Microcytic-hypochromic-anemia-Mikrozytäre-hypochrome-Anämie

Microcytic hypochromic anemia means that your body has too few red blood cells and these cells are smaller and paler than usual. This happens because of low levels of hemoglobin, a protein in red blood cells that helps transport oxygen around the body.

This article has been verified by a medical professional

Anemia is a widespread condition: according to the World Health Organization, almost 25% of the global population has anemia. Women of reproductive age are more likely to become anemic. Microcytic hypochromic anemia can mean that you have another type of anemia or a medical condition that needs treatment.

Impact of microcytic hypochromic anemia on fertility

This form of anemia is usually due to an iron deficiency, which has been proven to reduce fertility. Too little iron in the body can interfere with ovulation and increase the risk of miscarriage, low birth weight, and preterm labor. Copper deficiency, another potential cause for microcytic hypochromic anemia, is also associated with miscarriage and infertility.

A low flow of oxygen to the ovaries due to reduced hemoglobin in the blood can lower egg quality, which can cause problems with fertilization and implantation and lead to miscarriage. Thalassemia is associated with infertility, higher rates of miscarriage, and premature labor. During pregnancy, severe anemia can increase the chance of developing high blood pressure.

Potential causes of microcytic hypochromic anemia

Possible causes for this form of anemia include:

  • Iron deficiency anemia (the most common cause)
  • Thalassemias (blood disorders that impact your body’s ability to produce red blood cells and hemoglobin)
  • Sideroblastic anemia (a rare blood disorder that decreases normal red blood cell production in the bone marrow)
  • Copper deficiency
  • Excess zinc
  • Lead poisoning

Symptoms of microcytic hypochromic anemia

Signs of microcytic hypochromic anemia can be mild and get worse over time. Symptoms can include:

  • Fatigue
  • Weakness
  • Dizziness
  • Pale skin
  • Rapid heartbeat
  • Dry skin
  • Easy bruising
  • Shortness of breath

Diagnosis of microcytic hypochromic anemia

Healthcare providers diagnose microcytic hypochromic anemia with a variety of lab tests. A complete blood count (CBC) provides information about your levels of hemoglobin and other components of your blood. In a blood smear, a provider will examine your blood cells under a microscope. Finally, a reticulocyte count informs if your bone marrow makes enough healthy red blood cells.
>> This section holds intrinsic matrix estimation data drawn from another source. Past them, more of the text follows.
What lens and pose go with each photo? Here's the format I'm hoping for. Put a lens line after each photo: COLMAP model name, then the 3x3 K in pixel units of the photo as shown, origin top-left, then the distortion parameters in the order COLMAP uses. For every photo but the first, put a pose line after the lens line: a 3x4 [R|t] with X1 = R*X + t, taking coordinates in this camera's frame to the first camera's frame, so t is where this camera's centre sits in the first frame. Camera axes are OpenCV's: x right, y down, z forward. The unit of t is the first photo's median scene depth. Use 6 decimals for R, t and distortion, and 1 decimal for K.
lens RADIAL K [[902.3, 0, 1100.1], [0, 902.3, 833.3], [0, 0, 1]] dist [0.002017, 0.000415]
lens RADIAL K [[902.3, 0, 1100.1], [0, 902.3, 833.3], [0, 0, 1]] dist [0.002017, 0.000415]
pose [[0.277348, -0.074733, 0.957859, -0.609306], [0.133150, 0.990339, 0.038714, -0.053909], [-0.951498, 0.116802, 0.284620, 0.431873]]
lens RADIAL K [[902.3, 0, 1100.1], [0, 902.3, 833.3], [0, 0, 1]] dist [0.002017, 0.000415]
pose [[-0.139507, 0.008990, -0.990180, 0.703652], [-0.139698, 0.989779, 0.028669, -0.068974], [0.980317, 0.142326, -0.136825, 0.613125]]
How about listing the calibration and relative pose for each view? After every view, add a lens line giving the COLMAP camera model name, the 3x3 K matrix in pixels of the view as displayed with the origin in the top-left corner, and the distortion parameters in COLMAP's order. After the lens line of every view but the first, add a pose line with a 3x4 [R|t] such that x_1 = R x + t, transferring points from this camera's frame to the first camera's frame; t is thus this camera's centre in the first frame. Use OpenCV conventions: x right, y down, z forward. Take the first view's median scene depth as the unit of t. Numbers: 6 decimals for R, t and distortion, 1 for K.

You may be referred to a hematologist (a blood disorder specialist) for further testing to determine what is behind your microcytic hypochromic anemia. If you have stomach pain, you may be referred to a gastroenterologist who might do imaging tests to look at your abdomen, such as an ultrasound, CT scan, and an upper GI endoscopy.

Treatment to improve fertility

Your therapy regimen will depend on what is behind your anemia. If you have an iron deficiency, you may be prescribed iron supplements. Evidence shows that taking iron supplements significantly decreases the risk of ovulatory infertility. Iron supplements aren’t recommended for people receiving blood transfusions.

The following are iron-rich foods that you can incorporate more of into your diet if you have a deficiency:

  • Beans
  • Lentils
  • Beef
  • Turkey
  • Liver
  • Shrimp
  • Dark leafy greens
  • Dried fruits like raisins and apricots
  • Fortified grains like bread and cereal

Vitamin C helps your body absorb iron better. Foods rich in this vitamin include:

  • Citrus fruits
  • Bell peppers
  • Broccoli
  • Berries
  • Kale
  • Brussels sprouts

Treatment for thalassemia depends on how severe the condition is – people may need blood transfusions to increase the amount of hemoglobin in the body. Regular blood transfusions can cause a build-up of iron. To counteract this, doctors can prescribe chelation therapy, a medicine to remove excess iron (chelation therapy will most likely pause during pregnancy). Studies show that women receiving blood transfusions for thalassemia can conceive naturally or with the help of assisted reproductive technology (ART) and, with the supervision of a multidisciplinary team of doctors, have a safe pregnancy.